He told them there was nothing at the station, that the townsfolk
themselves were running like mice; and he urged them to go to
Poriechie, to give Silvester the blacksmith some tar for his
ploughshares, and, if he had none, to make them some of his own hand-
ploughshares; then to go and sow flax. The towns were dying out. The
towns were no more! It was the people's Rising, and they had to live
as in the olden days: there were no towns then, and there was no need
They turned back. To Poriechie for tar…. Silvester made them a
hand-plough…. Grandfather Yonov the One Eyed stalked round the
fields exhorting to sow: "We have to live by ourselves! Now we
ourselves are the Masters! Ourselves alone! It is the Rising!"
They worked from dawn till sunset with all their strength, fastening
their belts tight round their bodies to stifle the pangs of hunger.

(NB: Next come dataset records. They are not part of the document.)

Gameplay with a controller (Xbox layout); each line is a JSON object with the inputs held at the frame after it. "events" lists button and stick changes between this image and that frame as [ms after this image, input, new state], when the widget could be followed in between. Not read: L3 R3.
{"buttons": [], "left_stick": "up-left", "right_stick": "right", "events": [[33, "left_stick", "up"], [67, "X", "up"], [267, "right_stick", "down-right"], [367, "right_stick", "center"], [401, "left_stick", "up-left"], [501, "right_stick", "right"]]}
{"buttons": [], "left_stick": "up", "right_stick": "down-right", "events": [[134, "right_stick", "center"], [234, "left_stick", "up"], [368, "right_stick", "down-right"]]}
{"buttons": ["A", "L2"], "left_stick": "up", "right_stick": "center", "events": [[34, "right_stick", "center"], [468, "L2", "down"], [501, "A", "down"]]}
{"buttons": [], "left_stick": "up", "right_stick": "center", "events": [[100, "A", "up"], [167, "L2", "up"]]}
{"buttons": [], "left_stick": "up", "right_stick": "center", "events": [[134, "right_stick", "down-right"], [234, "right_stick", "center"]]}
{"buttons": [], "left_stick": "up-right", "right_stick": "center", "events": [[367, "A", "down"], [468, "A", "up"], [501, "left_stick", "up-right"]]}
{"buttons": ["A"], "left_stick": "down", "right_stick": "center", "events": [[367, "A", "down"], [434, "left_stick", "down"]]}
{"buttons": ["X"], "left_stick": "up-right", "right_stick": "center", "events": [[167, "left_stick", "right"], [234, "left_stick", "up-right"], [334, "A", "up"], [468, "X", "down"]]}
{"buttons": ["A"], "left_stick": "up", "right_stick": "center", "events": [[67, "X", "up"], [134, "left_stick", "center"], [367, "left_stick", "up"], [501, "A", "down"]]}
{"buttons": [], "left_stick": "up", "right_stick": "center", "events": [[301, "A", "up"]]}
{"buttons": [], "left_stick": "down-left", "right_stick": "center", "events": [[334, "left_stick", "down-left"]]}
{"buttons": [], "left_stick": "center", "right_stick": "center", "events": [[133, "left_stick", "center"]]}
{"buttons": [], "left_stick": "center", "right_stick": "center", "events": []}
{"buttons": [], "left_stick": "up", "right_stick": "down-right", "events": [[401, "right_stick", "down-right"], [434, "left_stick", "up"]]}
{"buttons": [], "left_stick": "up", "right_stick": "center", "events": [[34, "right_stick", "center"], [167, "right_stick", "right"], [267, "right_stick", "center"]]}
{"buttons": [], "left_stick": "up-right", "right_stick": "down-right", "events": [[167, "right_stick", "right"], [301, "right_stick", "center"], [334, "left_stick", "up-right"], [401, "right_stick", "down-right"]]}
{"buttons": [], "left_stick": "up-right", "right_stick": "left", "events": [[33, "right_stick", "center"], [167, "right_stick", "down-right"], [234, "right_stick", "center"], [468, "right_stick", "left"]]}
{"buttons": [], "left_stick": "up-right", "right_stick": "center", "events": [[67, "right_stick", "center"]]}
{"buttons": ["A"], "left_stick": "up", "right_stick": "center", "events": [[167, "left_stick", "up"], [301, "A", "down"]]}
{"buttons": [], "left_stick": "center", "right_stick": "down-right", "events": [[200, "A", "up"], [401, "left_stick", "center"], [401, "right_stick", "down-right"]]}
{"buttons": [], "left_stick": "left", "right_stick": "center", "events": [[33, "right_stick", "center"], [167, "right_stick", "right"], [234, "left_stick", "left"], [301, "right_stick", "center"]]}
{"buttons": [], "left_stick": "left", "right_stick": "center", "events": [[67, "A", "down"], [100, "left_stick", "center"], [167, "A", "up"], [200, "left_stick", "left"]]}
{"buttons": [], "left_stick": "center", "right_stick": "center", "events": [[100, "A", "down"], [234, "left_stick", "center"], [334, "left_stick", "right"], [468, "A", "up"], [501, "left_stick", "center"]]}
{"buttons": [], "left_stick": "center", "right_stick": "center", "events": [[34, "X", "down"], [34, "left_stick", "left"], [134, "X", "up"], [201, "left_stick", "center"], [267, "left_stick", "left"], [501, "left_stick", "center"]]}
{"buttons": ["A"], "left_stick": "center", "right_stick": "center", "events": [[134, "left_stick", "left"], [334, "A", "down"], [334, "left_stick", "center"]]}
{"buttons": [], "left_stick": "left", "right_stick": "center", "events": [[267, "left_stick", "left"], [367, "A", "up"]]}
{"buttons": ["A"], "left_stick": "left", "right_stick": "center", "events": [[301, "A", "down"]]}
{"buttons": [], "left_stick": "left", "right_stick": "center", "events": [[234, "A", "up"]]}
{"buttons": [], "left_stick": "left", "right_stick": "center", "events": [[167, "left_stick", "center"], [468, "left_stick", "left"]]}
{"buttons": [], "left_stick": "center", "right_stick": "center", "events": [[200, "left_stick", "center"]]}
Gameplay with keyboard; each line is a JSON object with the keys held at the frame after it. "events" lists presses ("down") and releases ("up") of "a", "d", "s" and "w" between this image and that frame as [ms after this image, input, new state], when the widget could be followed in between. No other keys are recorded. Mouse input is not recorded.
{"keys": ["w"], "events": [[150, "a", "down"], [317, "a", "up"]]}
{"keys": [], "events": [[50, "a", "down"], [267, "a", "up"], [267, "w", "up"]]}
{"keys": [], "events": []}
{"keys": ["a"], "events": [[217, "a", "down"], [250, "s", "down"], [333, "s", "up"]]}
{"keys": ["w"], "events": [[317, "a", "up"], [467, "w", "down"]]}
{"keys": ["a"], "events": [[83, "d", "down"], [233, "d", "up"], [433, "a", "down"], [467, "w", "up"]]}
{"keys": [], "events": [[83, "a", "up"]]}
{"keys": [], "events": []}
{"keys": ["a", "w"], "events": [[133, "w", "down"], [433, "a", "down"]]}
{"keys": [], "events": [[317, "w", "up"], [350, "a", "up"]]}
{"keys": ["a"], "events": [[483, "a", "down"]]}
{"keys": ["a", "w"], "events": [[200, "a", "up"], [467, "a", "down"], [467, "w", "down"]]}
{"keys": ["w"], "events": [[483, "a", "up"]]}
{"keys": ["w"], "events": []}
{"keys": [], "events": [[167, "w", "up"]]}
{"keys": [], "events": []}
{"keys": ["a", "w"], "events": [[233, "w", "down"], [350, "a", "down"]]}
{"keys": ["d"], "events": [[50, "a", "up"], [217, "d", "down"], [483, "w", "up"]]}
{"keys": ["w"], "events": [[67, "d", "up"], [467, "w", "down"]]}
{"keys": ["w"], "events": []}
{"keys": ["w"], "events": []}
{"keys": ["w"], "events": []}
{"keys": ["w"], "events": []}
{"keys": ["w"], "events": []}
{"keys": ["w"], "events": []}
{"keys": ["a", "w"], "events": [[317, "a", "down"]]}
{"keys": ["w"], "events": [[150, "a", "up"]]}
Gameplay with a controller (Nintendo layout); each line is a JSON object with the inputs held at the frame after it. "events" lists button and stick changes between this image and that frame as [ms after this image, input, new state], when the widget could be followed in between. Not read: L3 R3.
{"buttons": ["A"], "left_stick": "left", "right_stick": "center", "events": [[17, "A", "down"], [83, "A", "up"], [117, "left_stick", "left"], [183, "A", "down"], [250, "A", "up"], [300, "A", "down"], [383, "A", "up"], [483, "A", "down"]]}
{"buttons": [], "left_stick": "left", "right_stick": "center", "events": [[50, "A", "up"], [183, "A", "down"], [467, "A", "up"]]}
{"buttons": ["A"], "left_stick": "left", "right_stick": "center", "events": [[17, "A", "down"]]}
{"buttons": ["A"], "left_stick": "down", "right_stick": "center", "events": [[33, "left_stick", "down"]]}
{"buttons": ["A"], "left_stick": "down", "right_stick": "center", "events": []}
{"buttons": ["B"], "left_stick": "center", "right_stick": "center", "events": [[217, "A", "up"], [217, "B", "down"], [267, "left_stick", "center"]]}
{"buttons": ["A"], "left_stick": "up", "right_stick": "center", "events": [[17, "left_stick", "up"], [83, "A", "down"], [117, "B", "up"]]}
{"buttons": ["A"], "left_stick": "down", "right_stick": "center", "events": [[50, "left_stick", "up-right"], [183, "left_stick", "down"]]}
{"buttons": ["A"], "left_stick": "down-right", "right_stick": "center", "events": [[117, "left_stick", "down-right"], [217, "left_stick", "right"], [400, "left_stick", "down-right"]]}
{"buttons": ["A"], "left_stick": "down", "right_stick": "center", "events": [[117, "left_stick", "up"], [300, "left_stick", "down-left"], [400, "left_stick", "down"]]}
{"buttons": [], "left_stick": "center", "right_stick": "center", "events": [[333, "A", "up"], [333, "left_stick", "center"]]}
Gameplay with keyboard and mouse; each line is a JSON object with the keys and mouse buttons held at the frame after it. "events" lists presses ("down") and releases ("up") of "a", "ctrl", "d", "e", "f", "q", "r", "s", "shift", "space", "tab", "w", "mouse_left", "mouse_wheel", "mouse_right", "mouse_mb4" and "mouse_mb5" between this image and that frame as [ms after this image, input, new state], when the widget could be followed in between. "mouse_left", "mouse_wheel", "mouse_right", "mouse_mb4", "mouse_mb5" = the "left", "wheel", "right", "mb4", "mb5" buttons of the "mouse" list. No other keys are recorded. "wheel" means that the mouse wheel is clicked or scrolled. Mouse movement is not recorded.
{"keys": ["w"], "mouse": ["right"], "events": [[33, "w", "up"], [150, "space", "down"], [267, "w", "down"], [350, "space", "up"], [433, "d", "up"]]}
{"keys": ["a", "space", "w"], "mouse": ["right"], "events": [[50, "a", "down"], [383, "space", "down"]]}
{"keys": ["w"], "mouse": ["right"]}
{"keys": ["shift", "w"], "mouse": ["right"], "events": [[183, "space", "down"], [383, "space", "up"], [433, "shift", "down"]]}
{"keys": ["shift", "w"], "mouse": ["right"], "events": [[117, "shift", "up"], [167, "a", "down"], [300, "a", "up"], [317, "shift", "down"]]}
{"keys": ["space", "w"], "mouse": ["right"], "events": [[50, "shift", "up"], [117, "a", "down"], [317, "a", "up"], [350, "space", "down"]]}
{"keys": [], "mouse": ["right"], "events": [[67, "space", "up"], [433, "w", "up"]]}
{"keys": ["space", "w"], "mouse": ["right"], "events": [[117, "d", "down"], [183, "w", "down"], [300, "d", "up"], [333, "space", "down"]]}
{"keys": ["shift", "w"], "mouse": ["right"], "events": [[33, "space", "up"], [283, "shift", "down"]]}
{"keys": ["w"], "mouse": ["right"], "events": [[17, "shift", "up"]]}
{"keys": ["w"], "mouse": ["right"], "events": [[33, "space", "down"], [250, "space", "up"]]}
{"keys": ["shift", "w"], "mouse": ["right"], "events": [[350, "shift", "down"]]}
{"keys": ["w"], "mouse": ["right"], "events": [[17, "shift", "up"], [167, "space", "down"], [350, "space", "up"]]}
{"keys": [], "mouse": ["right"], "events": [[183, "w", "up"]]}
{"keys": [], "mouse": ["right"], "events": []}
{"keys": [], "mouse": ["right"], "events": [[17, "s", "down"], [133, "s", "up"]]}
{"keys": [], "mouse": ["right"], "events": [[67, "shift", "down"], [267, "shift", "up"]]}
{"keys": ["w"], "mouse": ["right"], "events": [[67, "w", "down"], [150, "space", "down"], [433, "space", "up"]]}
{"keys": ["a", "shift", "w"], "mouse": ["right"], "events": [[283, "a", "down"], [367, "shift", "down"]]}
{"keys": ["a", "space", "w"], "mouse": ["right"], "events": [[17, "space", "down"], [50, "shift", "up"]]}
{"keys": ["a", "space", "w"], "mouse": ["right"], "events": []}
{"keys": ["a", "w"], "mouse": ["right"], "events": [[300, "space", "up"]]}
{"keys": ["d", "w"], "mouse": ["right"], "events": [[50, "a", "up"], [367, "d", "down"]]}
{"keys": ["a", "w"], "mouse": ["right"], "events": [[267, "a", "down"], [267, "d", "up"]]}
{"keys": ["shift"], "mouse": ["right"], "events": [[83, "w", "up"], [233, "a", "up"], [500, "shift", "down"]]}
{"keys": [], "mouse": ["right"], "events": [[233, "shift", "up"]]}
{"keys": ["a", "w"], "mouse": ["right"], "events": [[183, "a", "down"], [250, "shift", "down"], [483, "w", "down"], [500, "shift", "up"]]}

The summer passed in heat-waves, thunder and lightning. The forest
gabbled in the storms at night. Towards autumn it began to rustle,
leafless, beneath the showers of rain. The rye, oats, millet, and
buckwheat were carried into the corn-kilns and barns, and the fields
lay stripped and bare.
The corn had been harvested; there was enough and to spare till the
fallow crop was reaped. The air in the peasants' cottages was
bedimmed by the smoke from the stoves; Grandfather Yonov the One-Eyed
climbed on to his, to tell his grandchildren fairytales and to rest.
The nights grew dark and damp, the forest began to rumble, and wolves
approached from the marshlands. A new couple had grown up, bowed to
the winds and wedded; half the village had perished the previous
winter, and it was necessary to breed. The people lived in their
cabins together with the calves, the sheep, and the swine. They used
splinters for lights, striking the light from flint.
Often at night starving people from the towns brought money, clothes,
foot-ware, bundles of odds-and ends—in short anything they could
steal from the towns and exchange for flour. They rapped on the
windows like thieves.
The Kononov women sat at their looms while the men went a-preying in
the forest. And so they toiled on stubbornly, sternly, alone,
fighting hand-to-hand with the night, with the forest and with the
frost. The crossways to the forests became choked, and they made new
ways to the marshlands, to the Seven Brothers, to the wastelands.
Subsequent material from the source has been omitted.